ORLANDO -- Magic coach Doc Rivers called a timeout in the second half of Saturday's close game with Miami and delivered a Nostradamus-like prediction:

"I told the guys this game is going one way or the other," Rivers said. "Now, Miami is thrilled to death because this is their type of game, an ugly, slow death. Now we have to make a choice -- are we going to continue to let that happen, or are we going to resist?"

Nope. An ugly, slow death it was.

Miami broke the game open in the fourth quarter and pounded Orlando into submission 81-59. It was the Heat's 11th victory in its past 14 meetings with the Magic, an ugly Eastern Conference win broadcast regionally by NBC but better-suited for late-night cable.

"That was a horrible game for us and a great game for Miami," Rivers said.

Heat coach Pat Riley watched his team display the physical virtues he so enjoys: hot shooting, gritty defense and a generous heaping of elbows.

Also, for the sixth consecutive game Miami put together a solid fourth quarter, outscoring Orlando 29-9. With 8:42 left, the Heat buried the Magic with a 26-5 run.
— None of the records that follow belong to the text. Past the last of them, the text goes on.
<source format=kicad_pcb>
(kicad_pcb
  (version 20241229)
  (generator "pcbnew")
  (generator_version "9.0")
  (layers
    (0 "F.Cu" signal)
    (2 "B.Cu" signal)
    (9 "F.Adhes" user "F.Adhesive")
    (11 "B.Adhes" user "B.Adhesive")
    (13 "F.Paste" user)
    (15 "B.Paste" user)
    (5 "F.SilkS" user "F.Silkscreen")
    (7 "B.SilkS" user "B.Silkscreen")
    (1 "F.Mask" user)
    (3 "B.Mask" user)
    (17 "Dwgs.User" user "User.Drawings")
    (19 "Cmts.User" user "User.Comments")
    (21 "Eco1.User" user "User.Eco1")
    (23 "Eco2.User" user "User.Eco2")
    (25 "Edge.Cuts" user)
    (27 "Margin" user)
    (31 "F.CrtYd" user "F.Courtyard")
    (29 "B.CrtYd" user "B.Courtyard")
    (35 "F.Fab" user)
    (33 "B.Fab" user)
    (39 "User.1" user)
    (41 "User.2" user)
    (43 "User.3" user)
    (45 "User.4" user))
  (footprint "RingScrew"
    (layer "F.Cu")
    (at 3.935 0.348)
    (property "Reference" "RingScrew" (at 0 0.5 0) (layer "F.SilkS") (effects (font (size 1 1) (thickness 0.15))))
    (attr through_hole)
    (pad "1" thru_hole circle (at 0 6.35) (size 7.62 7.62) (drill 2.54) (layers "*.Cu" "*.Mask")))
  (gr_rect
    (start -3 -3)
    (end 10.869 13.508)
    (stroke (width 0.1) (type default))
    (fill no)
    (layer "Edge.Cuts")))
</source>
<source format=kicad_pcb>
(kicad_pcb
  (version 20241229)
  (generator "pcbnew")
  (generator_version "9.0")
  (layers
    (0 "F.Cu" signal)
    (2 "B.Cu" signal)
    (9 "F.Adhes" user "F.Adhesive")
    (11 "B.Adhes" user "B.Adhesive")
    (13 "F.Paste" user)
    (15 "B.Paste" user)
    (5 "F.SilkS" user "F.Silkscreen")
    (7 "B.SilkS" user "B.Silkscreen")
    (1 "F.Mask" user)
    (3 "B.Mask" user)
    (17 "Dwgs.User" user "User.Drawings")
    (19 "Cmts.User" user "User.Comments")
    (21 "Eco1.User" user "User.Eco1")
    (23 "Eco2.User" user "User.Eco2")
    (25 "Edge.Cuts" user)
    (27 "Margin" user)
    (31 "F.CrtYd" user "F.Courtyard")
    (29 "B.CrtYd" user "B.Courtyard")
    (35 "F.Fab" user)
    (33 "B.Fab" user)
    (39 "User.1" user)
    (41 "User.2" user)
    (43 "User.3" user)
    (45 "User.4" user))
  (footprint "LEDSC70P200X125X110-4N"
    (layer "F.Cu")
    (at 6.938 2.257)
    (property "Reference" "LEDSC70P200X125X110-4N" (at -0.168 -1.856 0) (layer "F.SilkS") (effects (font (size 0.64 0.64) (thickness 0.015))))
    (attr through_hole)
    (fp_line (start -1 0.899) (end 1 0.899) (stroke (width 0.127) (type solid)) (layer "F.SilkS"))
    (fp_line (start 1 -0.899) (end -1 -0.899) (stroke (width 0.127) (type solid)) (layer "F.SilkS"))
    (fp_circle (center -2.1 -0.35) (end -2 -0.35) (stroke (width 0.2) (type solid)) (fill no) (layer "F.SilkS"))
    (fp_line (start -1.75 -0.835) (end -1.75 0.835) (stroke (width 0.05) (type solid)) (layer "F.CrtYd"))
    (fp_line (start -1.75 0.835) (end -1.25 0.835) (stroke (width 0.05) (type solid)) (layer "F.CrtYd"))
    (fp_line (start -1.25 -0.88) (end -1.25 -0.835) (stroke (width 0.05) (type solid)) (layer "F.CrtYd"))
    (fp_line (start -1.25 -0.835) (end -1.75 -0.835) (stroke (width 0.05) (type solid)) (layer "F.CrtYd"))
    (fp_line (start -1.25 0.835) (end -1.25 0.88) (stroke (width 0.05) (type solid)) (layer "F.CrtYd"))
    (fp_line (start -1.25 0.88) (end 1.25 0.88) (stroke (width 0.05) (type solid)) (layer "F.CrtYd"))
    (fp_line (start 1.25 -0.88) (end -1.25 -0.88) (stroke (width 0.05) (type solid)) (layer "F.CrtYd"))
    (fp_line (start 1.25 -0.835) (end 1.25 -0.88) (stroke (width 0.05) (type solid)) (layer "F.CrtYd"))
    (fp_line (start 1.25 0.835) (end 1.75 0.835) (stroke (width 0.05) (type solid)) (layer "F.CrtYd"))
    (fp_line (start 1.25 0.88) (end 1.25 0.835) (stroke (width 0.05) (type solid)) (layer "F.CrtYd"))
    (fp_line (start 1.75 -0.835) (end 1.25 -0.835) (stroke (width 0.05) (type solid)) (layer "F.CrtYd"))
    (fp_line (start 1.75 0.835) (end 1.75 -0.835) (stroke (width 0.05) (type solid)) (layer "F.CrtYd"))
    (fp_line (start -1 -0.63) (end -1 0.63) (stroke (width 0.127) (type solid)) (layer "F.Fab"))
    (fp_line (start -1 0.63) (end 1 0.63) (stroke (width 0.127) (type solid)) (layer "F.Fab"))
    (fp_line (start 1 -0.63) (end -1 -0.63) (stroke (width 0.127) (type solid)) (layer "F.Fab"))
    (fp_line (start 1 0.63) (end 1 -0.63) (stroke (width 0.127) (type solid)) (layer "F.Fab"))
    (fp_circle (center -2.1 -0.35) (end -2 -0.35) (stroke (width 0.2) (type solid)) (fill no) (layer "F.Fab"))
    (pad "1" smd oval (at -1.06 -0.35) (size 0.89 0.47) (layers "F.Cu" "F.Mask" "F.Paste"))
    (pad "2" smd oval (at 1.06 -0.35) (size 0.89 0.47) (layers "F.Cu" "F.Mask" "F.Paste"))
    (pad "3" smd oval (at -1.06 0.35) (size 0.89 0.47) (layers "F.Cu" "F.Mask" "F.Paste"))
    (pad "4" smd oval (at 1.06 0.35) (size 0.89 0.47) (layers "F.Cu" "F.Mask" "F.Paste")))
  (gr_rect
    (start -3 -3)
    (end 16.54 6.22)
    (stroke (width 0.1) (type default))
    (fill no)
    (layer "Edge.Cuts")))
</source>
That sent the TD Waterhouse Centre crowd of 16,286 to the exits.

Riley also delivered a second-half prediction to his team. He told it that just a few points would be needed to break either side. Like Rivers, he was right.

"We had to play three minutes of basketball," he said. "I said to them, the first team that gets seven or eight points ahead is going to deflate the other team because both teams were fighting uphill the whole game."
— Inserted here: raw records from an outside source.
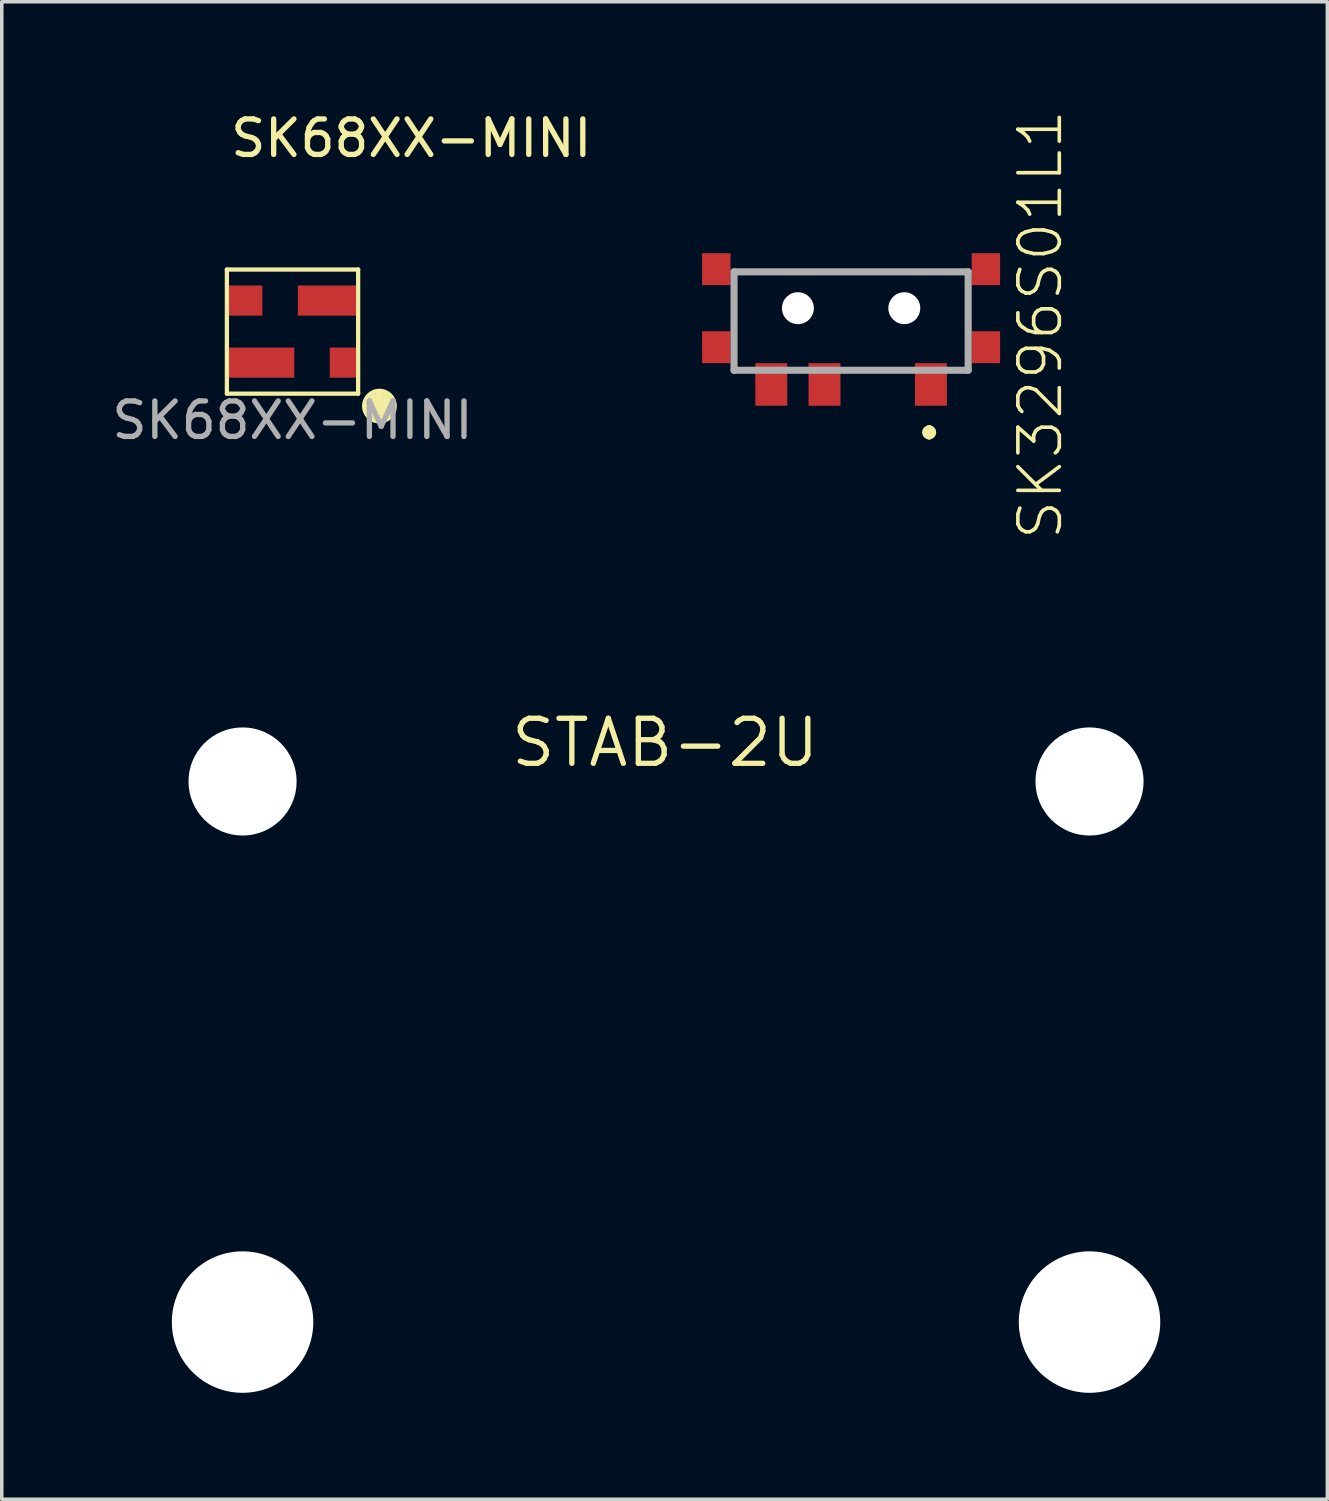
<source format=kicad_pcb>
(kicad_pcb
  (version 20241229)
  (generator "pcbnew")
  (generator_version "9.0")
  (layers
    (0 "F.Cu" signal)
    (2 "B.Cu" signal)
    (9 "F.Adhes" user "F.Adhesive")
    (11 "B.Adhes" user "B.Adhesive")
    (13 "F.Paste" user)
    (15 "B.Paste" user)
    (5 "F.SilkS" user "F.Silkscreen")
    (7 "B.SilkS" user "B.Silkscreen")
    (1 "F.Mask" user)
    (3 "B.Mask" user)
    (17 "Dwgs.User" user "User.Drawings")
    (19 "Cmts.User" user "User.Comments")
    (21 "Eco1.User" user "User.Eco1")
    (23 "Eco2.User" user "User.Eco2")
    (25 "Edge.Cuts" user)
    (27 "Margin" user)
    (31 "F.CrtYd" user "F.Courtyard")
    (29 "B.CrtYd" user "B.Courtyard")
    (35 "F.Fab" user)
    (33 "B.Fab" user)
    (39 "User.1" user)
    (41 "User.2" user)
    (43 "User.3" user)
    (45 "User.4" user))
  (footprint "STAB-2U"
    (layer "F.Cu")
    (at 15.726 25.965)
    (property "Reference" "STAB-2U" (at -0.025 -8.077 0) (layer "F.SilkS") (effects (font (size 1.27 1.27) (thickness 0.15))))
    (attr board_only exclude_from_pos_files exclude_from_bom)
    (pad "" np_thru_hole circle (at -11.938 -6.985) (size 3.048 3.048) (drill 3.048) (layers "*.Cu" "*.Mask"))
    (pad "" np_thru_hole circle (at -11.938 8.255) (size 3.988 3.988) (drill 3.988) (layers "*.Cu" "*.Mask"))
    (pad "" np_thru_hole circle (at 11.938 -6.985) (size 3.048 3.048) (drill 3.048) (layers "*.Cu" "*.Mask"))
    (pad "" np_thru_hole circle (at 11.938 8.255) (size 3.988 3.988) (drill 3.988) (layers "*.Cu" "*.Mask"))
    (zone (net_name "") (layer "F.Cu") (hatch edge 0.508) (connect_pads) (min_thickness 0.254) (filled_areas_thickness no) (keepout (tracks not_allowed) (vias not_allowed) (pads not_allowed) (copperpour not_allowed) (footprints allowed)) (placement (enabled no)) (fill) (polygon (pts (xy 5.842 18.947) (xy 5.81 18.583) (xy 5.716 18.23) (xy 5.561 17.899) (xy 5.352 17.6) (xy 5.093 17.341) (xy 4.794 17.132) (xy 4.463 16.978) (xy 4.11 16.883) (xy 3.747 16.851) (xy 3.383 16.883) (xy 3.03 16.978) (xy 2.699 17.132) (xy 2.4 17.341) (xy 2.141 17.6) (xy 1.932 17.899) (xy 1.777 18.23) (xy 1.683 18.583) (xy 1.651 18.947) (xy 1.683 19.311) (xy 1.777 19.663) (xy 1.932 19.994) (xy 2.141 20.294) (xy 2.4 20.552) (xy 2.699 20.761) (xy 3.03 20.916) (xy 3.383 21.01) (xy 3.747 21.042) (xy 4.11 21.01) (xy 4.463 20.916) (xy 4.794 20.761) (xy 5.093 20.552) (xy 5.352 20.294) (xy 5.561 19.994) (xy 5.716 19.663) (xy 5.81 19.311))) (polygon (pts (xy 5.715 18.947) (xy 5.685 18.605) (xy 5.596 18.273) (xy 5.451 17.962) (xy 5.254 17.681) (xy 5.012 17.439) (xy 4.731 17.242) (xy 4.42 17.097) (xy 4.088 17.008) (xy 3.747 16.978) (xy 3.405 17.008) (xy 3.073 17.097) (xy 2.762 17.242) (xy 2.481 17.439) (xy 2.239 17.681) (xy 2.042 17.962) (xy 1.897 18.273) (xy 1.808 18.605) (xy 1.778 18.947) (xy 1.808 19.289) (xy 1.897 19.62) (xy 2.042 19.931) (xy 2.239 20.212) (xy 2.481 20.455) (xy 2.762 20.651) (xy 3.073 20.797) (xy 3.405 20.885) (xy 3.747 20.915) (xy 4.088 20.885) (xy 4.42 20.797) (xy 4.731 20.651) (xy 5.012 20.455) (xy 5.254 20.212) (xy 5.451 19.931) (xy 5.596 19.62) (xy 5.685 19.289))))
    (zone (net_name "") (layer "F.Cu") (hatch edge 0.508) (connect_pads) (min_thickness 0.254) (filled_areas_thickness no) (keepout (tracks not_allowed) (vias not_allowed) (pads not_allowed) (copperpour not_allowed) (footprints allowed)) (placement (enabled no)) (fill) (polygon (pts (xy 29.718 18.947) (xy 29.686 18.583) (xy 29.592 18.23) (xy 29.437 17.899) (xy 29.228 17.6) (xy 28.969 17.341) (xy 28.67 17.132) (xy 28.339 16.978) (xy 27.986 16.883) (xy 27.622 16.851) (xy 27.259 16.883) (xy 26.906 16.978) (xy 26.575 17.132) (xy 26.276 17.341) (xy 26.017 17.6) (xy 25.808 17.899) (xy 25.653 18.23) (xy 25.559 18.583) (xy 25.527 18.947) (xy 25.559 19.311) (xy 25.653 19.663) (xy 25.808 19.994) (xy 26.017 20.294) (xy 26.276 20.552) (xy 26.575 20.761) (xy 26.906 20.916) (xy 27.259 21.01) (xy 27.622 21.042) (xy 27.986 21.01) (xy 28.339 20.916) (xy 28.67 20.761) (xy 28.969 20.552) (xy 29.228 20.294) (xy 29.437 19.994) (xy 29.592 19.663) (xy 29.686 19.311))) (polygon (pts (xy 29.591 18.947) (xy 29.561 18.605) (xy 29.472 18.273) (xy 29.327 17.962) (xy 29.13 17.681) (xy 28.888 17.439) (xy 28.607 17.242) (xy 28.296 17.097) (xy 27.964 17.008) (xy 27.622 16.978) (xy 27.281 17.008) (xy 26.949 17.097) (xy 26.638 17.242) (xy 26.357 17.439) (xy 26.115 17.681) (xy 25.918 17.962) (xy 25.773 18.273) (xy 25.684 18.605) (xy 25.654 18.947) (xy 25.684 19.289) (xy 25.773 19.62) (xy 25.918 19.931) (xy 26.115 20.212) (xy 26.357 20.455) (xy 26.638 20.651) (xy 26.949 20.797) (xy 27.281 20.885) (xy 27.622 20.915) (xy 27.964 20.885) (xy 28.296 20.797) (xy 28.607 20.651) (xy 28.888 20.455) (xy 29.13 20.212) (xy 29.327 19.931) (xy 29.472 19.62) (xy 29.561 19.289))))
    (zone (net_name "") (layer "B.Cu") (hatch edge 0.508) (connect_pads) (min_thickness 0.254) (filled_areas_thickness no) (keepout (tracks not_allowed) (vias not_allowed) (pads not_allowed) (copperpour not_allowed) (footprints allowed)) (placement (enabled no)) (fill) (polygon (pts (xy 7.493 18.947) (xy 7.436 18.296) (xy 7.267 17.665) (xy 6.991 17.073) (xy 6.616 16.539) (xy 6.155 16.077) (xy 5.62 15.702) (xy 5.028 15.426) (xy 4.397 15.257) (xy 3.747 15.2) (xy 3.096 15.257) (xy 2.465 15.426) (xy 1.873 15.702) (xy 1.338 16.077) (xy 0.877 16.539) (xy 0.502 17.073) (xy 0.226 17.665) (xy 0.057 18.296) (xy 0 18.947) (xy 0.057 19.597) (xy 0.226 20.228) (xy 0.502 20.82) (xy 0.877 21.355) (xy 1.338 21.817) (xy 1.873 22.191) (xy 2.465 22.467) (xy 3.096 22.636) (xy 3.747 22.693) (xy 4.397 22.636) (xy 5.028 22.467) (xy 5.62 22.191) (xy 6.155 21.817) (xy 6.616 21.355) (xy 6.991 20.82) (xy 7.267 20.228) (xy 7.436 19.597))) (polygon (pts (xy 7.366 18.947) (xy 7.311 18.318) (xy 7.148 17.709) (xy 6.881 17.137) (xy 6.519 16.62) (xy 6.073 16.174) (xy 5.556 15.812) (xy 4.984 15.546) (xy 4.375 15.382) (xy 3.747 15.327) (xy 3.118 15.382) (xy 2.509 15.546) (xy 1.937 15.812) (xy 1.42 16.174) (xy 0.974 16.62) (xy 0.612 17.137) (xy 0.345 17.709) (xy 0.182 18.318) (xy 0.127 18.947) (xy 0.182 19.575) (xy 0.345 20.185) (xy 0.612 20.756) (xy 0.974 21.273) (xy 1.42 21.719) (xy 1.937 22.081) (xy 2.509 22.348) (xy 3.118 22.511) (xy 3.747 22.566) (xy 4.375 22.511) (xy 4.984 22.348) (xy 5.556 22.081) (xy 6.073 21.719) (xy 6.519 21.273) (xy 6.881 20.756) (xy 7.148 20.185) (xy 7.311 19.575))))
    (zone (net_name "") (layer "B.Cu") (hatch edge 0.508) (connect_pads) (min_thickness 0.254) (filled_areas_thickness no) (keepout (tracks not_allowed) (vias not_allowed) (pads not_allowed) (copperpour not_allowed) (footprints allowed)) (placement (enabled no)) (fill) (polygon (pts (xy 31.369 18.947) (xy 31.312 18.296) (xy 31.143 17.665) (xy 30.867 17.073) (xy 30.492 16.539) (xy 30.031 16.077) (xy 29.496 15.702) (xy 28.904 15.426) (xy 28.273 15.257) (xy 27.622 15.2) (xy 26.972 15.257) (xy 26.341 15.426) (xy 25.749 15.702) (xy 25.214 16.077) (xy 24.753 16.539) (xy 24.378 17.073) (xy 24.102 17.665) (xy 23.933 18.296) (xy 23.876 18.947) (xy 23.933 19.597) (xy 24.102 20.228) (xy 24.378 20.82) (xy 24.753 21.355) (xy 25.214 21.817) (xy 25.749 22.191) (xy 26.341 22.467) (xy 26.972 22.636) (xy 27.622 22.693) (xy 28.273 22.636) (xy 28.904 22.467) (xy 29.496 22.191) (xy 30.031 21.817) (xy 30.492 21.355) (xy 30.867 20.82) (xy 31.143 20.228) (xy 31.312 19.597))) (polygon (pts (xy 31.242 18.947) (xy 31.187 18.318) (xy 31.024 17.709) (xy 30.757 17.137) (xy 30.395 16.62) (xy 29.949 16.174) (xy 29.432 15.812) (xy 28.86 15.546) (xy 28.251 15.382) (xy 27.622 15.327) (xy 26.994 15.382) (xy 26.385 15.546) (xy 25.813 15.812) (xy 25.296 16.174) (xy 24.85 16.62) (xy 24.488 17.137) (xy 24.221 17.709) (xy 24.058 18.318) (xy 24.003 18.947) (xy 24.058 19.575) (xy 24.221 20.185) (xy 24.488 20.756) (xy 24.85 21.273) (xy 25.296 21.719) (xy 25.813 22.081) (xy 26.385 22.348) (xy 26.994 22.511) (xy 27.622 22.566) (xy 28.251 22.511) (xy 28.86 22.348) (xy 29.432 22.081) (xy 29.949 21.719) (xy 30.395 21.273) (xy 30.757 20.756) (xy 31.024 20.185) (xy 31.187 19.575)))))
  (footprint "SK68XX-MINI"
    (layer "F.Cu")
    (at 5.196 6.298)
    (property "Reference" "SK68XX-MINI" (at 3.35 -5.45 0) (unlocked yes) (layer "F.SilkS") (effects (font (size 1 1) (thickness 0.15))))
    (attr smd)
    (fp_line (start -1.85 -1.75) (end -1.85 1.75) (stroke (width 0.12) (type default)) (layer "F.SilkS"))
    (fp_line (start -1.85 -1.75) (end 1.85 -1.75) (stroke (width 0.12) (type default)) (layer "F.SilkS"))
    (fp_line (start -1.85 1.75) (end 1.85 1.75) (stroke (width 0.12) (type default)) (layer "F.SilkS"))
    (fp_line (start 1.85 1.75) (end 1.85 -1.75) (stroke (width 0.12) (type default)) (layer "F.SilkS"))
    (fp_circle (center 2.45 2.1) (end 2.45 2.1) (stroke (width 0.12) (type default)) (fill no) (layer "F.SilkS"))
    (fp_circle (center 2.45 2.1) (end 2.5 2.2) (stroke (width 0.12) (type default)) (fill no) (layer "F.SilkS"))
    (fp_circle (center 2.45 2.1) (end 2.6 2.25) (stroke (width 0.12) (type default)) (fill no) (layer "F.SilkS"))
    (fp_circle (center 2.45 2.1) (end 2.65 2.35) (stroke (width 0.12) (type default)) (fill no) (layer "F.SilkS"))
    (fp_circle (center 2.45 2.1) (end 2.8 2.35) (stroke (width 0.12) (type default)) (fill no) (layer "F.SilkS"))
    (fp_text user "${REFERENCE}" (at 0 2.5 0) (unlocked yes) (layer "F.Fab") (effects (font (size 1 1) (thickness 0.15))))
    (pad "1" smd rect (at -1.35 -0.875) (size 1 0.85) (layers "F.Cu" "F.Mask" "F.Paste"))
    (pad "2" smd rect (at -0.9 0.875) (size 1.9 0.85) (layers "F.Cu" "F.Mask" "F.Paste"))
    (pad "3" smd rect (at 1.45 0.875) (size 0.8 0.85) (layers "F.Cu" "F.Mask" "F.Paste"))
    (pad "4" smd rect (at 1 -0.875) (size 1.7 0.85) (layers "F.Cu" "F.Mask" "F.Paste")))
  (footprint "SK3296S01L1"
    (layer "F.Cu")
    (at 20.943 6.888)
    (property "Reference" "SK3296S01L1" (at 5.334 -0.787 90) (layer "F.SilkS") (effects (font (size 1.168 1.168) (thickness 0.102))))
    (attr smd)
    (fp_line (start -2.75 -2.275) (end 2.75 -2.275) (stroke (width 0.1) (type solid)) (layer "F.SilkS"))
    (fp_line (start 2.2 2.15) (end 2.2 2.15) (stroke (width 0.2) (type solid)) (layer "F.SilkS"))
    (fp_line (start 2.2 2.35) (end 2.2 2.35) (stroke (width 0.2) (type solid)) (layer "F.SilkS"))
    (fp_arc (start 2.2 2.15) (mid 2.3 2.25) (end 2.2 2.35) (stroke (width 0.2) (type solid)) (layer "F.SilkS"))
    (fp_arc (start 2.2 2.35) (mid 2.1 2.25) (end 2.2 2.15) (stroke (width 0.2) (type solid)) (layer "F.SilkS"))
    (fp_line (start -3.3 -2.275) (end -3.3 0.5) (stroke (width 0.2) (type solid)) (layer "F.Fab"))
    (fp_line (start -3.3 0.5) (end 3.3 0.5) (stroke (width 0.2) (type solid)) (layer "F.Fab"))
    (fp_line (start 3.3 -2.275) (end -3.3 -2.275) (stroke (width 0.2) (type solid)) (layer "F.Fab"))
    (fp_line (start 3.3 0.5) (end 3.3 -2.275) (stroke (width 0.2) (type solid)) (layer "F.Fab"))
    (pad "" np_thru_hole circle (at -1.5 -1.25 180) (size 0.9 0.9) (drill 0.9) (layers "*.Cu" "*.Mask"))
    (pad "" np_thru_hole circle (at 1.5 -1.25 180) (size 0.9 0.9) (drill 0.9) (layers "*.Cu" "*.Mask"))
    (pad "1" smd rect (at 2.25 0.9 270) (size 1.2 0.9) (layers "F.Cu" "F.Mask" "F.Paste"))
    (pad "2" smd rect (at -0.75 0.9 270) (size 1.2 0.9) (layers "F.Cu" "F.Mask" "F.Paste"))
    (pad "3" smd rect (at -2.25 0.9 270) (size 1.2 0.9) (layers "F.Cu" "F.Mask" "F.Paste"))
    (pad "MP1" smd rect (at -3.8 -0.15 270) (size 0.9 0.8) (layers "F.Cu" "F.Mask" "F.Paste"))
    (pad "MP2" smd rect (at 3.8 -0.15 270) (size 0.9 0.8) (layers "F.Cu" "F.Mask" "F.Paste"))
    (pad "MP3" smd rect (at 3.8 -2.35 270) (size 0.9 0.8) (layers "F.Cu" "F.Mask" "F.Paste"))
    (pad "MP4" smd rect (at -3.8 -2.35 270) (size 0.9 0.8) (layers "F.Cu" "F.Mask" "F.Paste")))
  (gr_rect
    (start -3 -3)
    (end 34.369 39.214)
    (stroke (width 0.1) (type default))
    (fill no)
    (layer "Edge.Cuts")))
</source>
The Magic could do little right late. It hit 3 of 16 three-point attempts and made 18 turnovers that the Heat converted into 16 points.

Tracy McGrady led Orlando with 19 points and 15 rebounds, his ninth double double of the season. But the league's newest All-Star was the only Orlando player to reach double figures in scoring, shot 7-of-27, missed his last five shots and didn't score in the last 11:06.

McGrady said his team just ran out of fight.

"We hit them; they'd hit us. It was going back and forth," he said. "But in the second half they just hit us, and we stopped fighting."

Both teams looked inept offensively early, yet the Magic took a nine point lead with 5:11 left in the second quarter off McGrady's three. But the Heat narrowed its deficit to three at the half and kept chipping away.

Miami shot 29.4 percent in the third but raised that to 36.8 in the fourth. Brian Grant led the Heat with 18 points and 10 rebounds, and Eddie Jones had 15 points.

The Magic couldn't even make history. Orlando shot a horrid 23-of-80, 28.7 percent, which just missed the all-time franchise low of 28.6 set last season. The team also missed the all-time lowest offensive output by two points. The record is 57 against Cleveland in 1996. The Magic did make history by scoring a franchise-low 21 second-half points and tying an NBA record.

"We wanted to give you a preview of the Super Bowl," Rivers said.